The main hype of the last few years in the world of Deep Learning is definitely Transformers. Since their advent in 2017 with the super-cited paper Attention Is All You Need, many researchers have struggled to improve and apply them in every possible domain. While originally born for NLP, the interest in Transformers applied to vision is growing exponentially, and, since the introduction of ViT, many research groups have proposed different variants of its architecture.
The ViT encoder has two main components: the first is the famous attention-based one which deals with mixing the information of the input tokens; the second contains the MLP with a typical expansion-compression structure. Historically, the attention module has always been considered the core of the Transformer’s ability. For this reason, most researchers have focused on how to improve the attention module. Nevertheless, recent works have demonstrated the capability of MLP as well to achieve comparable results. This aspect has raised the doubt that the self-attention module is not all we need.
The Sea AI Lab together with the National University of Singapore followed this intuition to define MetaFormer. They hypothesized that the general Transformer architecture is more fundamental compared to the specific attention module. To demonstrate this, they replaced the attention module with an “embarrassingly simple” and non-parametric spatial average pooling layer and yet achieved competitive results on different computer vision tasks, such as image classification, object detection, instance segmentation, and semantic segmentation. This model was named PoolFormer and was compared with classic Transformer (e.g. DeiT) and MLP-like (e.g. ResMLP) models, in terms of performance, the number of parameters, and MACs (Multiply And Accumulate).
In this architecture, the input is first processed by a patch embedding, similar to the original ViT implementation, enforced by n=C1 convolution filters with a 7×7 window and a stride value of 4, which produce a tensor of dimension C1 x H/4 x W/4. Then the output is passed to a series of PoolFormer blocks. In the PoolFormer, the attention module is substituted with a pooling block with stride=1 which performs average pooling (simply makes each token averagely aggregate to its nearby token features). After the skip connection, the second block consists of a two-layered MLP as in the original Transformer encoder.

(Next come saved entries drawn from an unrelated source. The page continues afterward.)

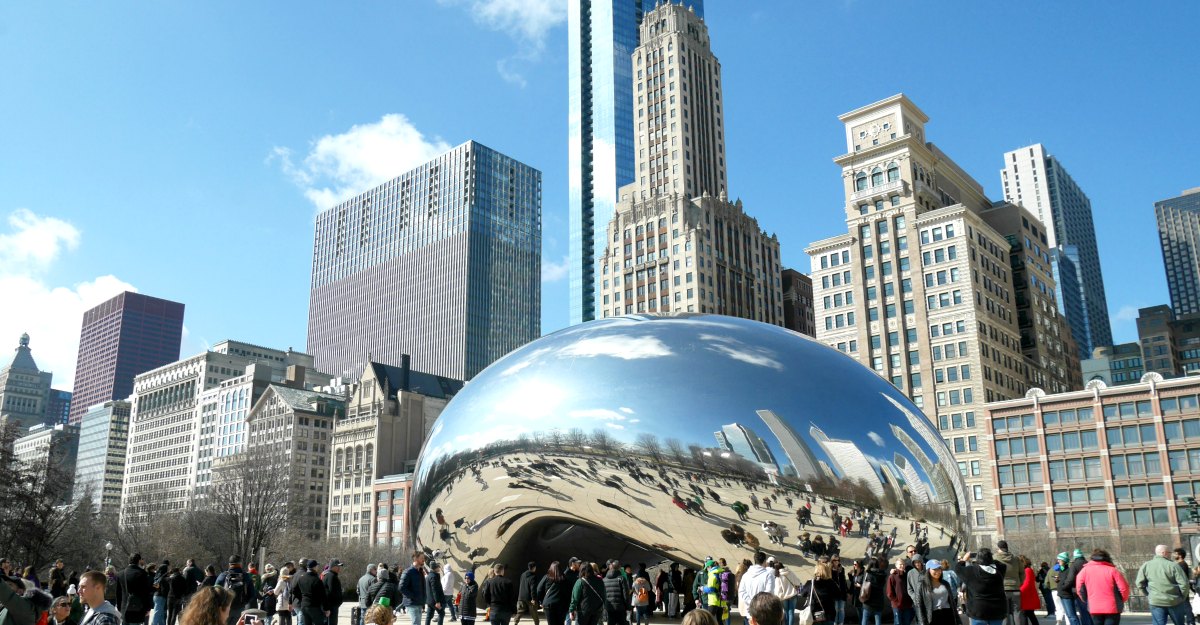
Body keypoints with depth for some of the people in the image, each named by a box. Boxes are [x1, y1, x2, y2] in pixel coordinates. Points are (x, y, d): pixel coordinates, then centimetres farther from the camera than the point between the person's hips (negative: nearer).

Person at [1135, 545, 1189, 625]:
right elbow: (1184, 583, -13)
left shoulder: (1146, 565, 1)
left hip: (1155, 602, 2)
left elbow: (1139, 583, 1)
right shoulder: (1172, 565, -9)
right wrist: (1182, 598, 2)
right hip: (1174, 601, -2)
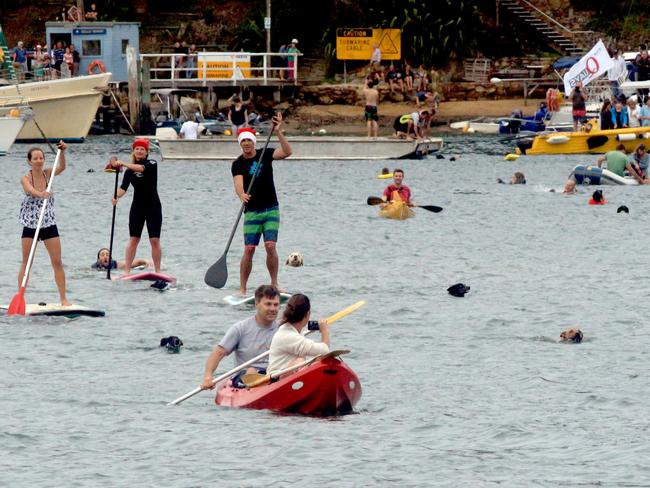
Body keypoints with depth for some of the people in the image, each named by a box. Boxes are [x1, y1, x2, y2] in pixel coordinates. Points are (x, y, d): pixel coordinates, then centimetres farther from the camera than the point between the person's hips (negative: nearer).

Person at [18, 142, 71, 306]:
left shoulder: (48, 174, 0)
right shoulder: (26, 179, -11)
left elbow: (62, 167, -17)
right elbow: (30, 190, -32)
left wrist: (62, 152, -34)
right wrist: (40, 194, -54)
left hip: (49, 224, 2)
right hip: (30, 224, -2)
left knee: (57, 262, 0)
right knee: (26, 263, 2)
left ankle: (63, 298, 5)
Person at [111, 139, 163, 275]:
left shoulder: (152, 164, -5)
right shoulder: (130, 170, 5)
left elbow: (142, 168, -27)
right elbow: (123, 187, -6)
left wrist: (123, 164, -39)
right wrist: (117, 196, -28)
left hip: (153, 207, -2)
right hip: (137, 207, 2)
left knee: (155, 240, -3)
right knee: (133, 239, -2)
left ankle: (157, 271, 4)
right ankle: (127, 271, -4)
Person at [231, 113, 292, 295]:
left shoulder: (265, 154, 3)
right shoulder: (238, 164, -2)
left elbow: (287, 152, -12)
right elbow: (238, 183, -18)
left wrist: (278, 132, -23)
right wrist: (242, 195, -40)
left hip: (271, 210, 1)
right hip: (251, 212, -1)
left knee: (270, 246, -11)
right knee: (249, 249, -8)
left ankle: (274, 284, 2)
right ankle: (242, 289, -2)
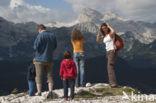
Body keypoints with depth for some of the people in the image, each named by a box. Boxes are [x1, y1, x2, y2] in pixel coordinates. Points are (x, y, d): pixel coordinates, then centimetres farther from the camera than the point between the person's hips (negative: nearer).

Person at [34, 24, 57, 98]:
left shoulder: (40, 36, -13)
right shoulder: (52, 36, 5)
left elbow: (35, 47, -14)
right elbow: (55, 47, 14)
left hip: (40, 59, -4)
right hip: (49, 59, 4)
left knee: (39, 76, 3)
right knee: (49, 76, 9)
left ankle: (39, 93, 4)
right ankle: (50, 92, 1)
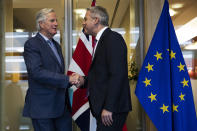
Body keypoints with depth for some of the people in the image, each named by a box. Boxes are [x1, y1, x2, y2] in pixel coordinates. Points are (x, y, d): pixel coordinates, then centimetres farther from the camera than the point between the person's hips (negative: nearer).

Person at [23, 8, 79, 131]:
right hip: (42, 107, -8)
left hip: (62, 106, 8)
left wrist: (73, 80, 0)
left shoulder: (56, 45, 18)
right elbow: (37, 71, -22)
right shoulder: (32, 44, -9)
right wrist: (67, 79, -23)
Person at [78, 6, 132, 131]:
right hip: (103, 107, 9)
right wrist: (84, 81, 4)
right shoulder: (101, 41, 17)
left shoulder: (113, 39, -12)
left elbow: (117, 75, -20)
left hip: (112, 109, -9)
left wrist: (108, 108, -22)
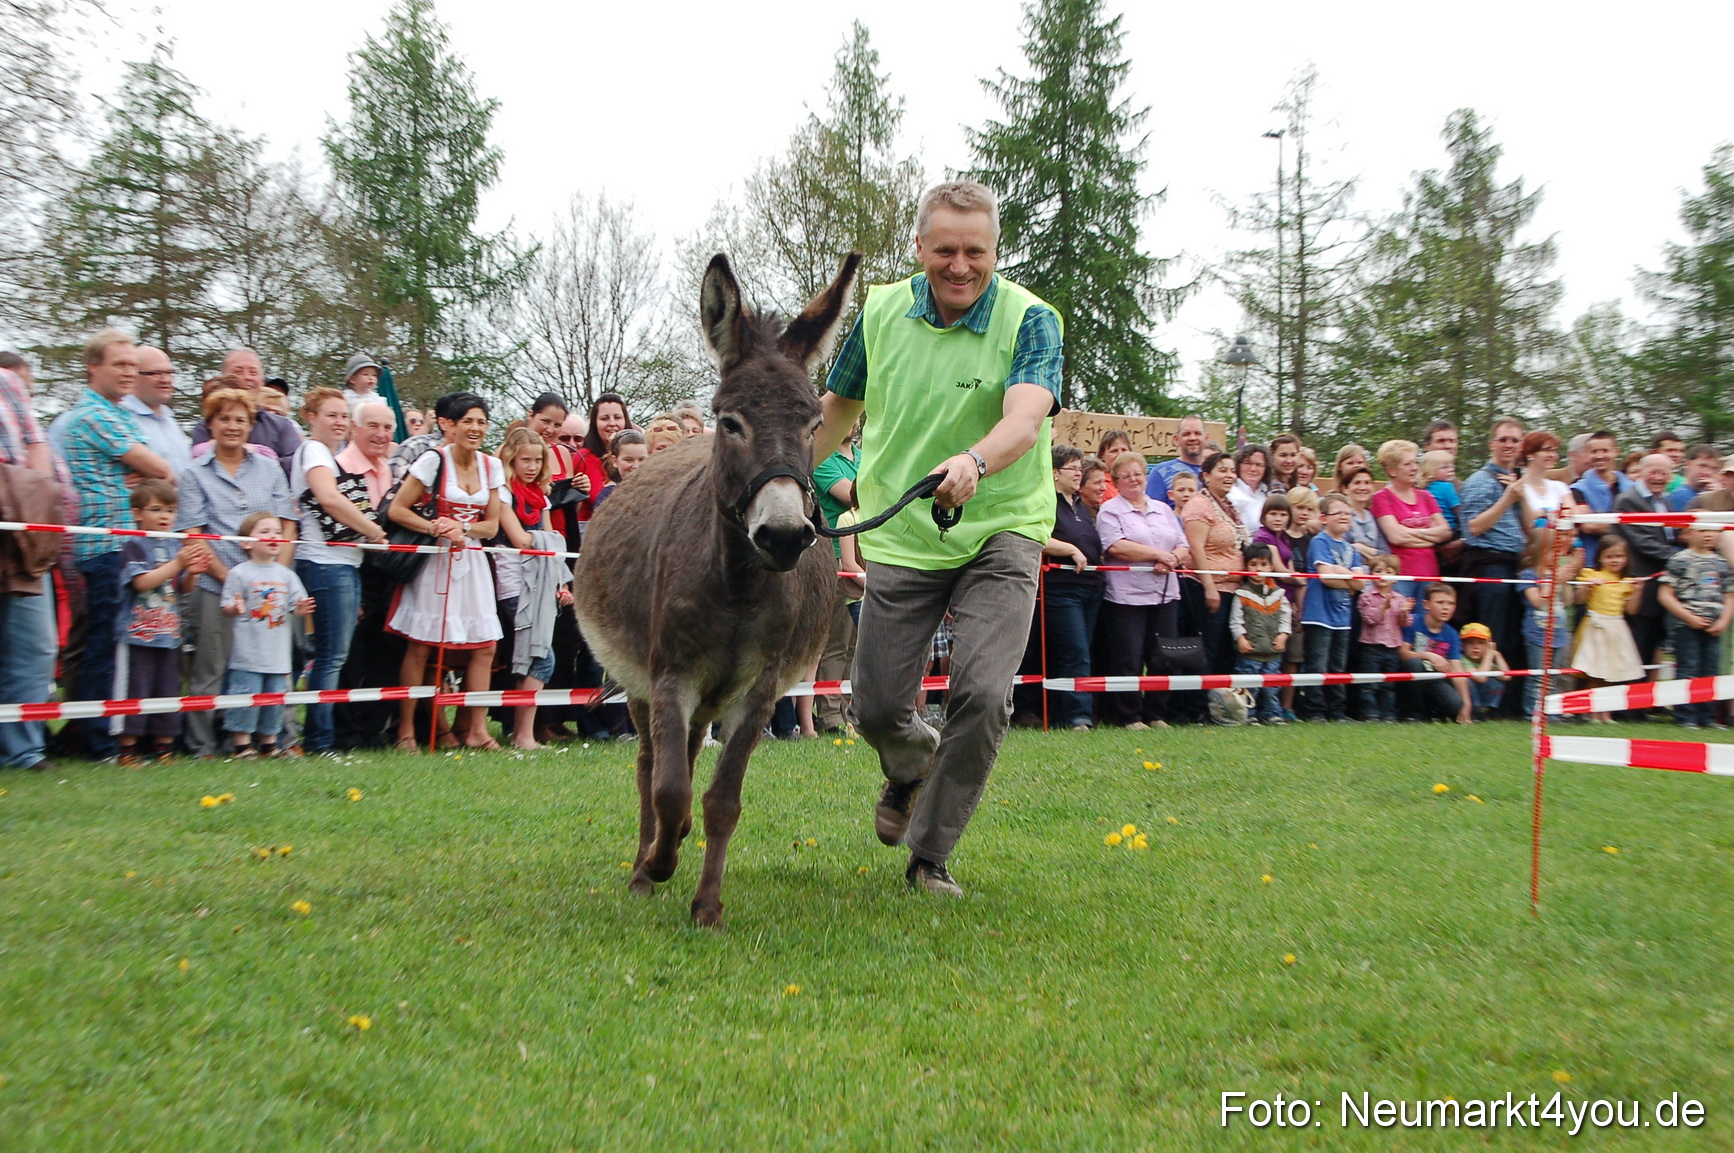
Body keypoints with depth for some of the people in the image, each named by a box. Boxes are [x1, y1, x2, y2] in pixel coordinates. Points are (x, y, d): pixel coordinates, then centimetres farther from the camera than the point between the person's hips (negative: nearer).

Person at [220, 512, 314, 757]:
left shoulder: (286, 574, 11)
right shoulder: (239, 573, -3)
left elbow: (295, 607, 12)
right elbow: (228, 606, -5)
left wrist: (302, 609, -10)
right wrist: (235, 608, -27)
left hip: (278, 653, 5)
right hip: (248, 653, -5)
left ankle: (269, 743, 22)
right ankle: (242, 744, 4)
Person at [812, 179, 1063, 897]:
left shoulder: (1030, 320, -10)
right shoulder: (881, 311, 1)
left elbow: (1025, 422, -29)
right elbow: (839, 406, 17)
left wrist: (973, 462, -49)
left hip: (1001, 531, -3)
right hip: (899, 539, 3)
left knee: (982, 693, -17)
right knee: (877, 709, 2)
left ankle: (930, 855, 6)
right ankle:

The whole procedure is repeated to build a hierarchical structure with 4 stages, compressing the original height and width of the image to H/32 and W/32 through pooling. Two different types of configurations were defined, depending on the embedding size (small-sized or medium-size), i.e., on the four embedding dimensions (C1, C2, C3, C4). To better understand the above image, assuming there are L=12 PoolFormer blocks in total, stages 1, 2, and 4 will contain L/6=2 PoolFormer block, while stage 3 will contain L/2=6 of them. After an ablation study, the authors decided to utilize Group Normalization as normalization technique and GeLu as activation function.
The results with this very simple implementation are surprising. For the image classification task, tested on the ImageNet-1K dataset, PoolFormer achieved 82.1% top-1 accuracy, surpassing classic Transformer implementations, in particular, DeiT by 0.3% with 35% fewer parameters and fewer 48% MACs, and MLP-like implementations, such as ResMLP, by 1.1% with 52% fewer parameters and 60% fewer MACs. Similar performance was shown in object detection, instance segmentation, and semantic segmentation task.
In summary, the authors abstracted the overall Transformer architecture as a general MetaFormer where the token mixer is not specified. The core of this theory is that the token mixer is not essential to obtain acceptable performance, while the main power is in the general structure. To demonstrate this, they implemented a very simple token mixer based on non-parametric average pooling, which obtained comparable results with Transformer-based SOTA architectures.
The main purpose of this paper is to redirect the computer vision community to pay attention not solely to the token mixer but rather to the general MetaFormer architecture, to achieve higher and higher performance in different domains.